*НЕОБХОДИМЫЕ ДЕЙСТВИЯ*.
1) Что, по словам фрагмента текста о материнском поведении, стало для миллионов женщин важнее всего остального?
2) Допишите следующую часть фрагмента текста о материнском поведении.

*ФРАГМЕНТ ТЕКСТА*.
+ + +
Модель материнского поведения, в которой ребенок должен быть только сыт‑здоров‑обут‑одет, имела под собой реальные (и ужасные) основания: опыт миллионов женщин, для которых физическое выживание детей стало важнее всего остального. Игнорирование, отрицание травм и лишений, причиняемых отрывом от матери при помещении ребенка в "детские учреждения", играло роль пусть примитивной, но все же защиты от чувств боли и вины. Глубину и "площадь поражения" материнской роли трудно себе даже представить, и тем настойчивей эта тема возникает в разных ее проявлениях в женских группах. Например, в историях о любви – вовсе даже не материнской, а просто женской.
+ + +
*СОХРАНЕННЫЕ ЗАПИСИ*.
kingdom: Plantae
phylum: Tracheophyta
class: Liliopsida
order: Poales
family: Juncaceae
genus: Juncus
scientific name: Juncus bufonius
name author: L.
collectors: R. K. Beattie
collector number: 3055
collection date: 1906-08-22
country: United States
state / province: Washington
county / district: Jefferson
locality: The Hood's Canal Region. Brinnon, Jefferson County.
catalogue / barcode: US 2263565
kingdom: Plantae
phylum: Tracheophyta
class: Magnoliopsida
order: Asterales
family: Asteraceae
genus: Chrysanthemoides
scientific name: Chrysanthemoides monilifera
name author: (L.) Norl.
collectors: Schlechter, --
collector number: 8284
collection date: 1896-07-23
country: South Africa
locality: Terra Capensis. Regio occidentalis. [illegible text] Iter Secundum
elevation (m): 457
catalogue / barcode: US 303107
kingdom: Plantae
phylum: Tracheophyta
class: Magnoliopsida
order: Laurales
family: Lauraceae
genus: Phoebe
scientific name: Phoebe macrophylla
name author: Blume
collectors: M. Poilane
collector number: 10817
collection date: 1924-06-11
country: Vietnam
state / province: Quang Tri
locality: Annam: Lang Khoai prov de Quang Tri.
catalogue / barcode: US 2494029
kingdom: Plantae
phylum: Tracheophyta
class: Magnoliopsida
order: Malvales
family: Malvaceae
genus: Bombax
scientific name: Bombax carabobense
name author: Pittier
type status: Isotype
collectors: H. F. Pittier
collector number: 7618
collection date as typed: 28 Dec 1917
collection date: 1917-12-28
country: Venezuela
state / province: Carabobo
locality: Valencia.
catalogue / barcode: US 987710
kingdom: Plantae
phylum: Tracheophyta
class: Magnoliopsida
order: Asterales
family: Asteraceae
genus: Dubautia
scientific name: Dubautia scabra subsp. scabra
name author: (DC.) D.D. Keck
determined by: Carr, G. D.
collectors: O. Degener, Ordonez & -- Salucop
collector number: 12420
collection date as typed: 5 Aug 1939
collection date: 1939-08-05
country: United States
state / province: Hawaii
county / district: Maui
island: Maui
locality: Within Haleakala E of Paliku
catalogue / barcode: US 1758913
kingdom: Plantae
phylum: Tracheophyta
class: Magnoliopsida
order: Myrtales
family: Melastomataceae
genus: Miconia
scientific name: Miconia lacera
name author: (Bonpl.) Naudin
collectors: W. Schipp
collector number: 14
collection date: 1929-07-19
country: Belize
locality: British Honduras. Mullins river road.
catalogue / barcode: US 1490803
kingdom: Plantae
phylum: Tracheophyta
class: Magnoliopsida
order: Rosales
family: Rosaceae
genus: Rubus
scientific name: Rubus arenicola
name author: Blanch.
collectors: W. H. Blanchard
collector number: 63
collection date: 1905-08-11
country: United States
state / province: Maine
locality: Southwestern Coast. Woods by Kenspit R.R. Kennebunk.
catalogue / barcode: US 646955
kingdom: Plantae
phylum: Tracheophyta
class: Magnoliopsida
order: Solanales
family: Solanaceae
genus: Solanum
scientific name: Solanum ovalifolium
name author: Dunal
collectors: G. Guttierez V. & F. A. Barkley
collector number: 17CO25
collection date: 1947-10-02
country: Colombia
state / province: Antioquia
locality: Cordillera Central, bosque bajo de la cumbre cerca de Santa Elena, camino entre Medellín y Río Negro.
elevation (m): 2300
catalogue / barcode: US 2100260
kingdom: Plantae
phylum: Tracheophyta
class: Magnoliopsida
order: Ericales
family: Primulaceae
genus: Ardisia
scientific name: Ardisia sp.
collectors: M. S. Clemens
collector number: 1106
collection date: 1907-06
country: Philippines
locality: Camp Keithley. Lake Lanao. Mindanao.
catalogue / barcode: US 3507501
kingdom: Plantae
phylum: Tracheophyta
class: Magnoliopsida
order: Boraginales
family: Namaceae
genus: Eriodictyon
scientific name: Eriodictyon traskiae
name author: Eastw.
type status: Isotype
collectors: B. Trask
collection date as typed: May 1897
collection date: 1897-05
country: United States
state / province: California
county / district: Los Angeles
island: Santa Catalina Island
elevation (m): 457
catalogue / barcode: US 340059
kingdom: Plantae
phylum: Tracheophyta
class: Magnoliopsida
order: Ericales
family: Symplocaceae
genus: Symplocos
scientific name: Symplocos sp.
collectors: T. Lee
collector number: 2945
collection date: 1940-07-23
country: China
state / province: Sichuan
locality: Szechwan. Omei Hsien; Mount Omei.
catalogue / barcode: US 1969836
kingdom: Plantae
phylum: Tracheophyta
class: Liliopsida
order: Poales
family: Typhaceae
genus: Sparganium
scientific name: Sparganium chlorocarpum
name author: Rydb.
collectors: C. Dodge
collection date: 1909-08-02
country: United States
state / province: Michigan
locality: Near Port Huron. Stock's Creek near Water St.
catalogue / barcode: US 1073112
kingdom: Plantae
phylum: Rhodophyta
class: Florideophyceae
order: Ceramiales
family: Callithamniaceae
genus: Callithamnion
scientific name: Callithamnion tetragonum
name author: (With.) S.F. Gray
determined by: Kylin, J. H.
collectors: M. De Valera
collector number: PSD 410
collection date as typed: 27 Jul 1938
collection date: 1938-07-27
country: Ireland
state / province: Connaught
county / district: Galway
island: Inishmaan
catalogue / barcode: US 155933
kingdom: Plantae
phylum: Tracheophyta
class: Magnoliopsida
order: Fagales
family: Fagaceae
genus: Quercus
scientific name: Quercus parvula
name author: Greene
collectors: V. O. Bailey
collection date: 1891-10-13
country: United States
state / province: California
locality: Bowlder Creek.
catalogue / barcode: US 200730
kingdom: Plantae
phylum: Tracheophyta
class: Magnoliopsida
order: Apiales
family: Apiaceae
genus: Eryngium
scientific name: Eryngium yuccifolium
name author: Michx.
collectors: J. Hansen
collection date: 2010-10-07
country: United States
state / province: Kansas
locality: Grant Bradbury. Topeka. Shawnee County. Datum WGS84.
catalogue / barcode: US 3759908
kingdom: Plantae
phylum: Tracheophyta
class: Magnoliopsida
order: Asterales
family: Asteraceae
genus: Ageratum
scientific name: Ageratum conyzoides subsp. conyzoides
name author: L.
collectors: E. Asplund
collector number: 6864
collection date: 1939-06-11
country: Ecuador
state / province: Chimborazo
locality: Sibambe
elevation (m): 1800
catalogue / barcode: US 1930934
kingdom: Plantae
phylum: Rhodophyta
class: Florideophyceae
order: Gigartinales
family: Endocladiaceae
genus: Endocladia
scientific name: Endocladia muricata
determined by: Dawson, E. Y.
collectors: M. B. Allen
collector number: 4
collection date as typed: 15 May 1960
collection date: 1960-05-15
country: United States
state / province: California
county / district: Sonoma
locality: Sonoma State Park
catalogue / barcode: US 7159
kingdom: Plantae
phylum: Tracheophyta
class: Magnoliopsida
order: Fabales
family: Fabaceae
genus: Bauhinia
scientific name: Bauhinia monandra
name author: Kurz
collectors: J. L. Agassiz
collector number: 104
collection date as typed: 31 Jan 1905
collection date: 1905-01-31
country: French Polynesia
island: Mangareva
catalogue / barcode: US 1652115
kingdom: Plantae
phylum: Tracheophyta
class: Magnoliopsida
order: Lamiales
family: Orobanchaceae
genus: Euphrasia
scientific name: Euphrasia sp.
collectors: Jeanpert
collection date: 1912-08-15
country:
+ + +
*ОТВЕТЫ К УПРАЖНЕНИЯМ*.
1) Физическое выживание детей.

2)
В романе современной французской писательницы Катрин Панколь "Я была первой" речь тоже идет о любви к мужчине – со всеми странностя­ми, свойственными любви. "Дамской прозой" это не назовешь никак, ибо текст не плодит и не подкармливает сладостные иллюзии "возвращенного рая", а делает прямо противоположное, словно бы у автора в одной руке спасительная куколка, а в другой – всевидящий череп с пылающими глаз­ницами. Содержание романа пересказывать не буду, скажу одно: за всеми непонятными перипетиями любовной истории медленно и грозно выраста­ют фигуры двух матерей – его и ее:

"Мы любим так, как наши матери любили нас. Мы повсюду таска­ем их с собой, всю жизнь носим в себе недостаток материнской любви или ее избыток.

Мне было безумно сложно признавать и принимать любовь, пото­му что я ничего о ней не знала. Мне пришлось учиться любви шаг за шагом, как дети учатся ходить, писать, читать, плавать, есть ножом и вилкой, кататься на велосипеде, и он с радостью

взял на себя роль учителя. Занимался со мною нежно и терпели­во. Он вел себя как мать, проверяющая домашнее задание ребен­ка, хвалил, ворчливо подбадривал, правил запятые.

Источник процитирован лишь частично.